WASHINGTON, July 26, 2012 /PRNewswire/ -- Small and medium-sized enterprises (SMEs) are proven leaders in growing the U.S. economy. But the lingering credit crunch is hurting their ability to grow and create jobs, hampering our economic recovery.
In a new study, released by the TechAmerica Foundation, business expert Andrew Sherman lays out a model to overcome the credit crunch by tapping the idle cash reserves of big businesses, currently estimated at more than $2 trillion.
The study focuses on Rapid Growth Enterprises (RGEs), a special category of SMEs that play an over-sized role in the economy as job creators and economic innovators and are responsible for nearly all of the job growth in the U.S. in recent decades. RGEs tend to be driven by innovation and intangible assets such as high-tech patents and business processes that are not fairly valued, if at all. But with the proper support, many RGEs are positioned to scale up and provide significant job growth for the US economy.
However, the ongoing credit crunch has dried up traditional sources of credit for RGEs, hampering their growth, Sherman says, citing three main hurdles:
- Lenders still cling to the traditional requirement of tangible assets, such as cash and real estate, for guaranteeing loans, and banks are cautious with lending. A recent study by the OECD found the credit crunch has been tougher for SMEs than for large companies.
- The traditional RGE sources of venture capital, private equity, angel investors, and private placements fall short in terms of total dollars and number of deals when compared to 2007 figures.
- Public sector solutions -- such as SBA loan guarantees, stimulus projects, or JOBS Act provisions -- have value but are inherently limited, politicized, and not the most promising solution for closing the lending gap.
So what's the solution? Sherman is urging big businesses to use a portion of their more than $2 trillion in idle capital to provide loan guarantees to community banks that lend to RGEs. Standard methodologies and ranking systems could be developed to lower the risk of loans backed by intangible assets, according to Sherman.
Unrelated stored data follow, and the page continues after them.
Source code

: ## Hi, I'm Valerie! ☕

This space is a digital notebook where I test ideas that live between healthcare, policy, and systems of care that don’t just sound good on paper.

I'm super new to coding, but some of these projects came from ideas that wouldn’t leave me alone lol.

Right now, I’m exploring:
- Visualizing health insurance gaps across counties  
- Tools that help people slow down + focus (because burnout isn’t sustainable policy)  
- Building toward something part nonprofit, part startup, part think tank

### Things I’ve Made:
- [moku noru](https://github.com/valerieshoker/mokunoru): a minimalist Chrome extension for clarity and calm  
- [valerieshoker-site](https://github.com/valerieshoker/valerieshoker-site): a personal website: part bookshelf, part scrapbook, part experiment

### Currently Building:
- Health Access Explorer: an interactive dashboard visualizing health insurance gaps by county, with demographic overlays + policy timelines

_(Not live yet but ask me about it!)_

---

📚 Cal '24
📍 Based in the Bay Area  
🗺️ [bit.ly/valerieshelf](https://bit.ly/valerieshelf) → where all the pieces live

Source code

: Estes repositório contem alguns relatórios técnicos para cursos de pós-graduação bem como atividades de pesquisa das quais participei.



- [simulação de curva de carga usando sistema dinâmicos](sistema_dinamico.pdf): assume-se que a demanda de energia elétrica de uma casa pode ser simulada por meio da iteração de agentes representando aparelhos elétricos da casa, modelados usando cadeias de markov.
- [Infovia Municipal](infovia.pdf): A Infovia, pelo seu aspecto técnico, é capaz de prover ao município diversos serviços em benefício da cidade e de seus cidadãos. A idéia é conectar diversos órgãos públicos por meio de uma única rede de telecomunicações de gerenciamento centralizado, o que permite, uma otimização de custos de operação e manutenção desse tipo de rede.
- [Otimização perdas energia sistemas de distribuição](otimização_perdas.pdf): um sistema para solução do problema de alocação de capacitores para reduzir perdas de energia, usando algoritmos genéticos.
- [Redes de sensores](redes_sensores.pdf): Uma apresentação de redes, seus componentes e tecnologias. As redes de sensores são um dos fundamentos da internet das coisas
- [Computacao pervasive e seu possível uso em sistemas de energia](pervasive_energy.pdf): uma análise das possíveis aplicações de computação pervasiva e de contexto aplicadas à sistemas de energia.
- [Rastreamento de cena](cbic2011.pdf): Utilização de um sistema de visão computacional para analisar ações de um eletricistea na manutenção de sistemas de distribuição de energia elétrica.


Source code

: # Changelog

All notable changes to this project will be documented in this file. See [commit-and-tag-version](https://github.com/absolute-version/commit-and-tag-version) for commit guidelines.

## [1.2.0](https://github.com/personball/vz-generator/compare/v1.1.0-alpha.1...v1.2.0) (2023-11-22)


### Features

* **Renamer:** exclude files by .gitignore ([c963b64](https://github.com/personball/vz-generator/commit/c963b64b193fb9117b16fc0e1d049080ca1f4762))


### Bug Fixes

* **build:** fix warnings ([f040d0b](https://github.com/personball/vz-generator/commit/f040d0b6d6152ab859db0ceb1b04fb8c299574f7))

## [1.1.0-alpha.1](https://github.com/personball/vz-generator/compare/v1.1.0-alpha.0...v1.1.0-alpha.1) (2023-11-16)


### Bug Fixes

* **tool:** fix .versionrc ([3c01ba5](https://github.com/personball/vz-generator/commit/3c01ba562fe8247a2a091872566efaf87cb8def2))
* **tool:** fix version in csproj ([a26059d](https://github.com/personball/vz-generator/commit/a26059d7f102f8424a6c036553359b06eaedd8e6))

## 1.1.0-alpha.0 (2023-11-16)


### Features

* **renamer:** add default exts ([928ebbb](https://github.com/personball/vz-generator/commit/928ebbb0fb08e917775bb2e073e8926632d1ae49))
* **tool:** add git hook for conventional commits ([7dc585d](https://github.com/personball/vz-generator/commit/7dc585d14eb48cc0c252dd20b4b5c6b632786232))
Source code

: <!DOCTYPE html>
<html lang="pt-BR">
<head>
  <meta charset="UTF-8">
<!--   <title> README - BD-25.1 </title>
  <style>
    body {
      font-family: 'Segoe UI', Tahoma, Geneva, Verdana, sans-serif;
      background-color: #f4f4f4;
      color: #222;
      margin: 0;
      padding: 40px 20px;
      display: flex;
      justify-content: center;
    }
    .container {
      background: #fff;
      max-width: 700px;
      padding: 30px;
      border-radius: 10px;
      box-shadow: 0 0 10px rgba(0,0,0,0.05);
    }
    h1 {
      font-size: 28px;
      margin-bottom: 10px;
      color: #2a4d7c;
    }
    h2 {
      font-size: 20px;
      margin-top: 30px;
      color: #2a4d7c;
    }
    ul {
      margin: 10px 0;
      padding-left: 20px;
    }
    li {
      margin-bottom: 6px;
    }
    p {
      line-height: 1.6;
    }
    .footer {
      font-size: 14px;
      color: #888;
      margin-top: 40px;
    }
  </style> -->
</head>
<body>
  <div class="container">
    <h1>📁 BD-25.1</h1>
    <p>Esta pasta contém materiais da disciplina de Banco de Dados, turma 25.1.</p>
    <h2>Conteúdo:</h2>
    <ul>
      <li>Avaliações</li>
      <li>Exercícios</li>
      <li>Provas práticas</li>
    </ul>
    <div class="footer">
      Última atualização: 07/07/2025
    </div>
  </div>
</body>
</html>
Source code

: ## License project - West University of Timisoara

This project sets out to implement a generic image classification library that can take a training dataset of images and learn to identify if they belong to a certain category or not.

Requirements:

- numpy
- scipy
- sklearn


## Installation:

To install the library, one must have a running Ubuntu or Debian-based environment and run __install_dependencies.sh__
"The United States traditionally offers the best environment for growth for innovative, high-tech startup companies," says Sherman, a strategic adviser to dozens of companies and partner in the mergers and acquisitions department of law firm Jones Day. "But that record is at risk when promising companies can't get affordable credit.
"Meanwhile, Corporate America is sitting on more than $2 trillion in uncommitted cash – a tremendous amount of potential investment capital. A way forward is to create private-sector loan-guarantee funds that could leverage big business resources to jump-start growth among SMEs," Sherman says.
"The lending that would flow from such funds could help create a virtuous cycle of growth, partnership, and co-innovation between companies large and small, leading to a stronger, faster-growing economy in the long run," says Jennifer Kerber, president of the TechAmerica Foundation. "This is particularly important for the technology industry because of the continual creation of new products that require credit to get to market."
Robert Cresanti is head of US government relations for the global software company SAP, which underwrote the study. "SAP, as both a vendor to and purchaser from many small and medium-sized enterprises, is very interested in this concept, and we invite our customers and partners to explore it with us," he says.